Reading passage:

- Battle of St. Regis: Part of War of 1812
| Date | October 23, 1812 |
| Location | Akwesasne |
| Result | American victory |

Belligerents
- United Kingdom Lower Canada; ;: United States

Commanders and leaders
- Captain Louvigny de Montigny: Major Guilford Dudley Young

Strength
- 45: 200

Casualties and losses
- 5 killed 40 captured: None

= Battle of St. Regis =

Battle

The Battle of St. Regis was a military skirmish during the War of 1812, occurring on October 23, 1812, on the Saint Lawrence River front at the U.S.–Canadian border. Two miles outside of St. Regis, 45 Canadian voyageurs were stationed in a house to watch for American attacks and provide confidence to the Mohawks in the area. A larger American force under Major Guilford Dudley was able to surprise the Canadians and take most of them captive.

Recorded data:

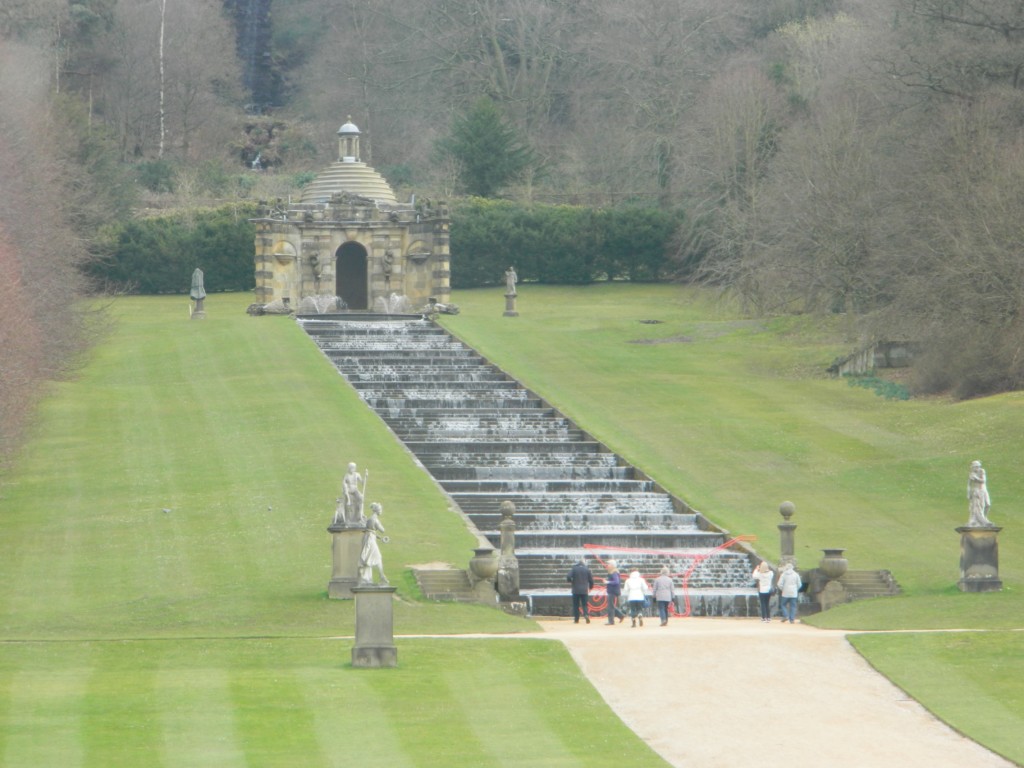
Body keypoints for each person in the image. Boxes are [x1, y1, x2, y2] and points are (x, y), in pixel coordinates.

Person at [358, 502, 388, 584]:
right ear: (377, 510)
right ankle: (381, 576)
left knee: (369, 557)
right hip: (370, 540)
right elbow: (383, 530)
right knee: (378, 557)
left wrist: (379, 538)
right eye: (380, 510)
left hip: (369, 538)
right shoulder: (375, 520)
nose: (381, 511)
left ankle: (368, 577)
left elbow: (370, 531)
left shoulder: (369, 519)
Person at [567, 558, 594, 623]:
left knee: (576, 605)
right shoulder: (587, 569)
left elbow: (568, 576)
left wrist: (571, 581)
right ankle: (586, 615)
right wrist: (590, 588)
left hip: (575, 590)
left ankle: (576, 619)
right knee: (585, 604)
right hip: (584, 590)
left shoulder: (574, 568)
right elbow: (591, 581)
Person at [967, 460, 993, 526]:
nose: (977, 468)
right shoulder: (971, 474)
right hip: (977, 490)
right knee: (978, 506)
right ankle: (980, 520)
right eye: (975, 467)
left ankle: (984, 518)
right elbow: (969, 484)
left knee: (988, 504)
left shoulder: (982, 471)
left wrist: (976, 478)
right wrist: (969, 493)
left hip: (983, 490)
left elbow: (983, 480)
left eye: (978, 467)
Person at [604, 560, 625, 625]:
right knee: (611, 605)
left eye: (608, 564)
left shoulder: (614, 572)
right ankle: (620, 615)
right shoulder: (613, 572)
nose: (607, 565)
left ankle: (611, 621)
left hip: (612, 591)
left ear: (612, 565)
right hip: (612, 590)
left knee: (610, 606)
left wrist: (607, 582)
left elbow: (616, 581)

Task: Pick up the article on the Battle of St. Regis after its final sentence and keep writing it.

Result below:
==Background==
The village of St. Regis was on land belonging to the Mowhawk first nation tribe. Forty-five Canadian voyageurs were stationed 2 miles from St. Regis to watch for American attacks and give confidence to the Natives in the area. Seven miles away the Americans built a blockhouse at French Mills. One hundred Americans commanded by Major Guilford Dudley Young left their Blockhouse at French Mills and marched against the Canadians at St. Regis.

==Action==
At 5:00 am, the Americans arrived a half-mile from the Canadians and hid behind a small hill. They rested, prepared, and made a plan of attack. Most of the Canadians were sleeping in a house except for a few on guard duty. The plan of attack was for Captain Lyon to lead a detachment on their right to go up the St. Regis River and to the rear of the house. Captain Dilden led a detachment whose goal was to move along the St. Lawrence River and capture the Canadians' boats. The main force under Young advanced directly towards the house. Youngs' force stopped 150 yards from the house and opened fire on the guards. Lyon's force also engaged with Canadians at the rear of the house. After the first volley from Young and Lyon's men the Canadians surrendered. Five Canadians had been killed and another 40 were taken prisoner.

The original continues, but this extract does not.